Sep 23, 2020 News
Renegotiation of lopsided Stabroek Block deal…
In spite of receiving critical advice from regional and international actors on the many ways it could secure maximum value for Guyanese in the Stabroek Block Production Sharing Agreement (PSA), the APNU+AFC regime, driven by other intentions, chose to do otherwise.
The consequence is that Guyana left approximately US$55B or more on the negotiation table. Even after this became known, there were numerous calls to renegotiate the lopsided deal but the coalition refused to correct its actions.
Now that the PPP/C regime is in place, international, regional and local stakeholders are hopeful that the new government would honour its campaign promise to secure maximum benefits from the oil sector.
Specifically reiterating this appeal in his most recent commentary was Dr. Jerry Jailall. The Education Consultant at the North Carolina State Department of Public Instruction, US, insists that the PPP/C administration must not walk the same reckless path as the coalition by failing to renegotiate the unfavourable deal.
Dr. Jailall said that the government can use the opportunity of approving the Payara Field Development Plan to get a better deal for Guyana.
The Education Consultant said, “It is important that the Guyana government’s position indicates that it will not just follow the beat of its own drum and ignore anyone else…If we don’t renegotiate now, when? After we rush into another bad deal? We need to maximize our benefits from each and all of our wells.”
He was also keen to note comments by Vice President, Dr. Bharrat Jagdeo, some weeks ago that the government intends to strengthen the Local Content Policy and have it supported by legislation so that Guyanese can benefit via the supply chain. Dr. Jailall also recalled Dr. Jagdeo’s comments that talks would be held with ExxonMobil about the development of gas fields, getting a good price for the nation’s gas, and working out the details on how it will benefit the people.
Dr. Jailall said that all of this is well and good but stressed that the nation still has a right to a royalty that is higher than the current two percent in the Stabroek Block deal.
The Education Consultant said: “…the biggest benefits from oil come from the royalty, the profit sharing, Exxon paying taxes which they don’t do now, and efficiently auditing the costs submitted by Exxon to make sure we are not getting robbed of $US billions through inflated expense reports.”
Dr. Jailall added, “…The local content is important, but that’s not where the biggest gains come from and it is not a substitute for better royalties or profit share. The biggest beneficiaries from a better local content policy would be the middlemen businesses, not the poor people of Guyana…”
He went on to explain that the trickle-down effect from local content is not as huge as if one were to renegotiate for a better royalty, profit share, and/or requiring ExxonMobil to pay taxes in keeping with the tax laws.
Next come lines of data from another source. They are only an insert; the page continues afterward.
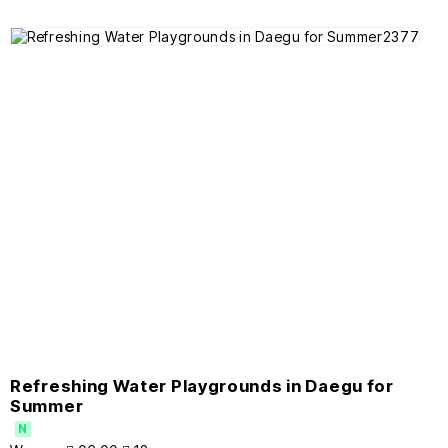
Refreshing Water Playgrounds in Daegu for
Summer
N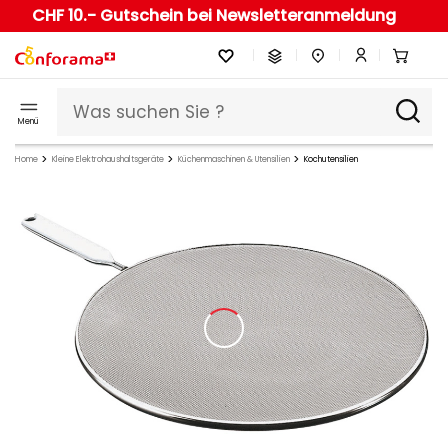
CHF 10.- Gutschein bei Newsletteranmeldung
Menü
Home
Kleine Elektrohaushaltsgeräte
Küchenmaschinen & Utensilien
Kochutensilien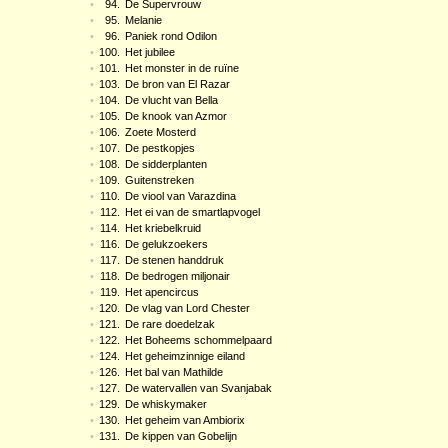
•
94.
De Supervrouw
•
95.
Melanie
•
96.
Paniek rond Odilon
•
100.
Het jubilee
•
101.
Het monster in de ruïne
•
103.
De bron van El Razar
•
104.
De vlucht van Bella
•
105.
De knook van Azmor
•
106.
Zoete Mosterd
•
107.
De pestkopjes
•
108.
De sidderplanten
•
109.
Guitenstreken
•
110.
De viool van Varazdina
•
112.
Het ei van de smartlapvogel
•
114.
Het kriebelkruid
•
116.
De gelukzoekers
•
117.
De stenen handdruk
•
118.
De bedrogen miljonair
•
119.
Het apencircus
•
120.
De vlag van Lord Chester
•
121.
De rare doedelzak
•
122.
Het Boheems schommelpaard
•
124.
Het geheimzinnige eiland
•
126.
Het bal van Mathilde
•
127.
De watervallen van Svanjabak
•
129.
De whiskymaker
•
130.
Het geheim van Ambiorix
•
131.
De kippen van Gobelijn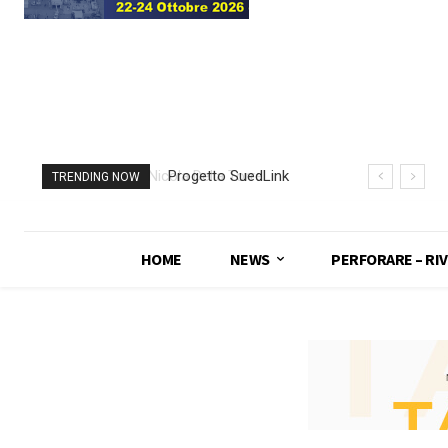
Progetto SuedLink
TRENDING NOW
(Germania)
completato scavo
con TBM del
HOME
NEWS
PERFORARE – RIV
sottoattraversamento
Elba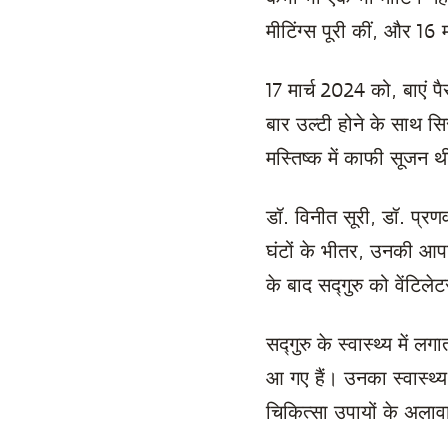
मीटिंग्स पूरी कीं, और 16 
17 मार्च 2024 को, बाएं 
बार उल्टी होने के साथ सि
मस्तिष्क में काफी सूजन
डॉ. विनीत सूरी, डॉ. प्रण
घंटों के भीतर, उनकी आपा
के बाद सद्गुरु को वेंटिल
सद्गुरु के स्वास्थ्य में
आ गए हैं। उनका स्वास्थ्य
चिकित्सा उपायों के अलावा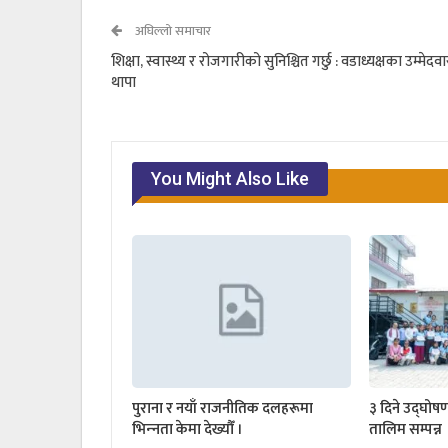
अघिल्लो समाचार
शिक्षा, स्वास्थ्य र रोजगारीको सुनिश्चित गर्छु : वडाध्यक्षका उम्मेदव
थापा
You Might Also Like
पुराना र नयाँ राजनीतिक दलहरूमा
३ दिने उद्घोष
भिन्‍नता केमा देख्यौँ ।
तालिम सम्पन्न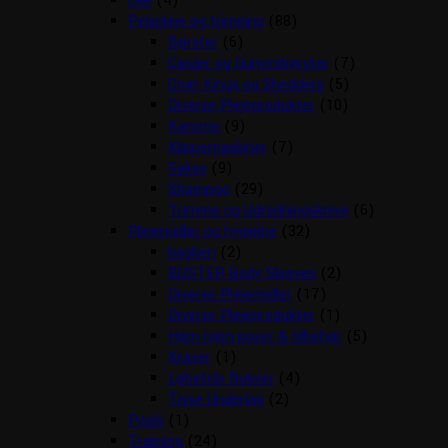
Olie
(4)
Pelspleje og trimning
(88)
Børster
(6)
Carder og Gummibørster
(7)
Coat Kings og Shedders
(5)
Diverse Plejeprodukter
(10)
Kamme
(9)
Klippemaskiner
(7)
Sakse
(9)
Shampoo
(29)
Trimme og Udredningsknive
(6)
Plejemidler og hygiejne
(32)
bagben
(2)
BUSTER Body Sleeves
(2)
Diverse Plejemidler
(17)
Diverse Plejeprodukter
(1)
Høm høm poser & tilbehør
(5)
Kraver
(1)
Løbetids Bukser
(4)
Tisse Underlag
(2)
Pools
(1)
Træning
(24)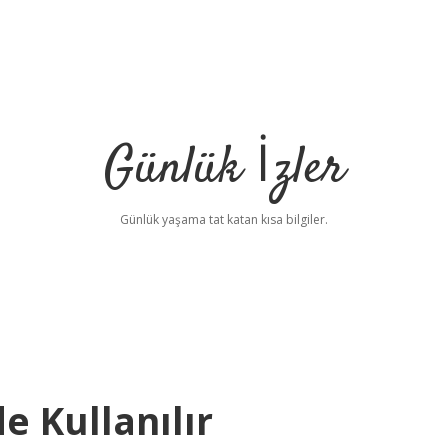
Günlük İzler
Günlük yaşama tat katan kısa bilgiler.
e Kullanılır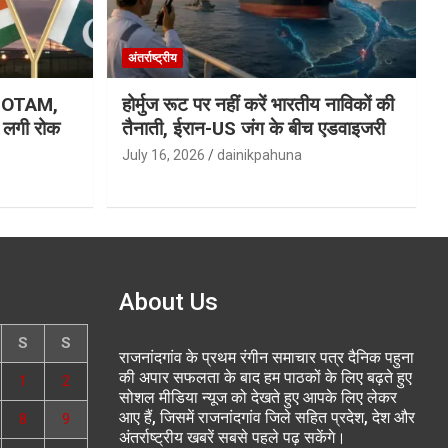
अंतर्राष्ट्रीय
ा NOTAM,
होर्मुज रूट पर नहीं करें भारतीय नाविकों की
र लगी रोक
तैनाती, ईरान-US जंग के बीच एडवाइजरी
July 16, 2026
dainikpahuna
About Us
S
S
राजनांदगांव के प्रथम रंगीन समाचार पत्र दैनिक पहुना
की अपार सफलता के बाद हम पाठकों के लिए बढ़ते हुए
1
2
सोशल मीडिया न्यूज को देखते हुए आपके लिए लेकर
आए हैं, जिसमें राजनांदगांव जिले सहित प्रदेश, देश और
8
9
अंतर्राष्ट्रीय खबरें सबसे पहले पढ़ सकेंगे।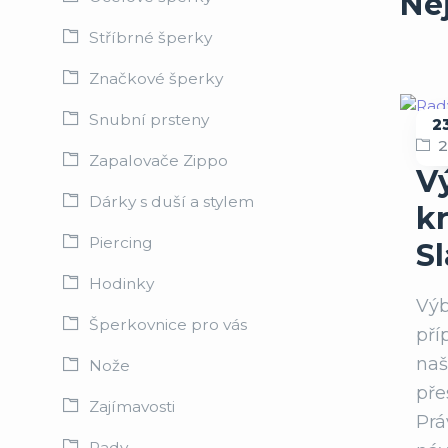
Ne
Stříbrné šperky
Značkové šperky
Snubní prsteny
2
R
Zapalovače Zippo
V
Dárky s duší a stylem
kr
Piercing
S
Hodinky
Výb
Šperkovnice pro vás
pří
naš
Nože
pře
Zajímavosti
Prá
Rady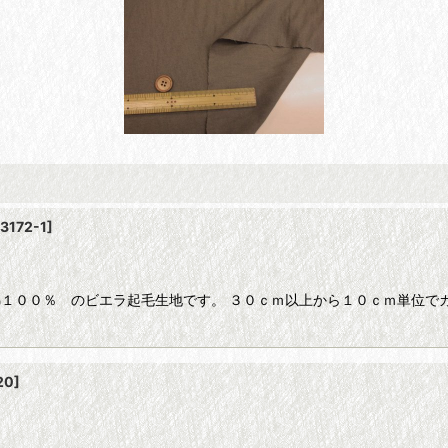
13172-1
]
綿１００％ のビエラ起毛生地です。 ３０ｃｍ以上から１０ｃｍ単位で
20
]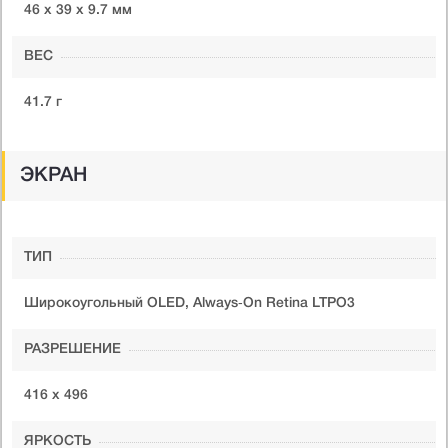
46 х 39 х 9.7 мм
ВЕС
41.7 г
ЭКРАН
ТИП
Широкоугольный OLED, Always‑On Retina LTPO3
РАЗРЕШЕНИЕ
416 х 496
ЯРКОСТЬ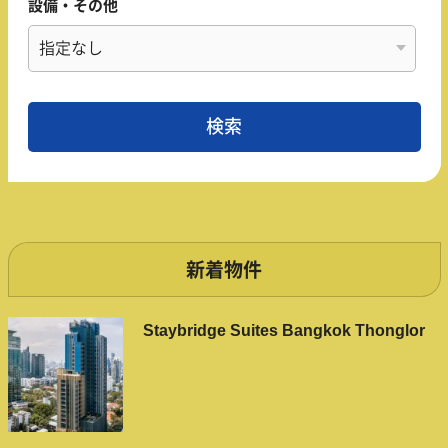
設備・その他
新着物件
Staybridge Suites Bangkok Thonglor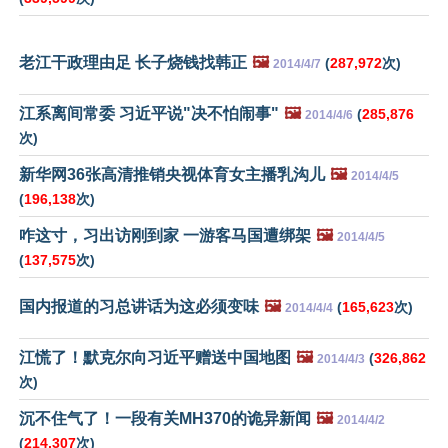
老江干政理由足 长子烧钱找韩正
🖼️
(
287,972
次)
2014/4/7
江系离间常委 习近平说"决不怕闹事"
🖼️
(
285,876
2014/4/6
次)
新华网36张高清推销央视体育女主播乳沟儿
🖼️
2014/4/5
(
196,138
次)
咋这寸，习出访刚到家 一游客马国遭绑架
🖼️
2014/4/5
(
137,575
次)
国内报道的习总讲话为这必须变味
🖼️
(
165,623
次)
2014/4/4
江慌了！默克尔向习近平赠送中国地图
🖼️
(
326,862
2014/4/3
次)
沉不住气了！一段有关MH370的诡异新闻
🖼️
2014/4/2
(
214,307
次)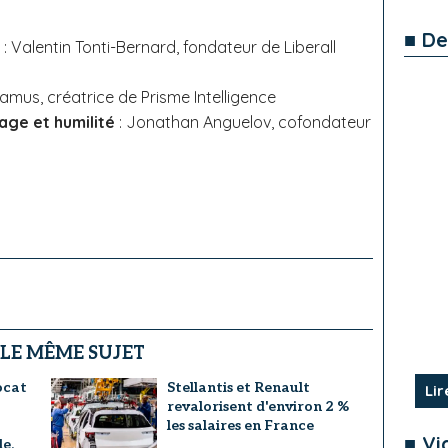
■ De
: Valentin Tonti-Bernard, fondateur de Liberall
amus, créatrice de Prisme Intelligence
ge et humilité
: Jonathan Anguelov, cofondateur
l
 LE MÊME SUJET
ocat
Stellantis et Renault
Lir
revalorisent d'environ 2 %
les salaires en France
■ Vi
e,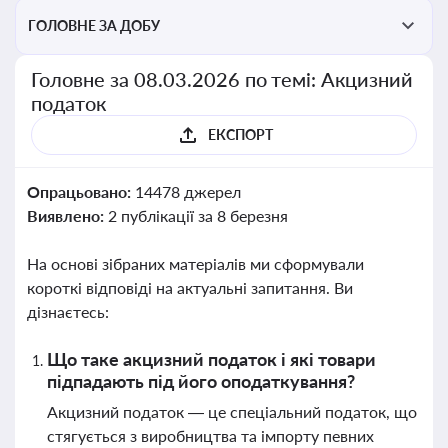
ГОЛОВНЕ ЗА ДОБУ
Головне за 08.03.2026 по темі: Акцизний
податок
ЕКСПОРТ
Опрацьовано:
14478 джерел
Виявлено:
2 публікації за 8 березня
На основі зібраних матеріалів ми сформували
короткі відповіді на актуальні запитання. Ви
дізнаєтесь:
Що таке акцизний податок і які товари
підпадають під його оподаткування?
Акцизний податок — це спеціальний податок, що
стягується з виробництва та імпорту певних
Dr. Jailall said, too, that for every 1% increase in royalty, at US$50 per barrel, Guyana stands to gain an estimated US$4 billion.
“That’s more than you can get on a better local content policy, which simply refers to Guyanese companies getting some of the oil related contracts for goods and services, and Guyanese getting oil jobs and training,” the Education Consultant contended.
Dr. Jailall who has served in the education sector for 25+ years in Guyana, the Bahamas, the USA and the United Arab Emirates, contended that the government must understand that getting the maximum benefits for the nation’s poor, destitute people, is not a multiple-choice question where the answer is A, B, C, or D. He stated unequivocally that the answer is E – “All of the above.”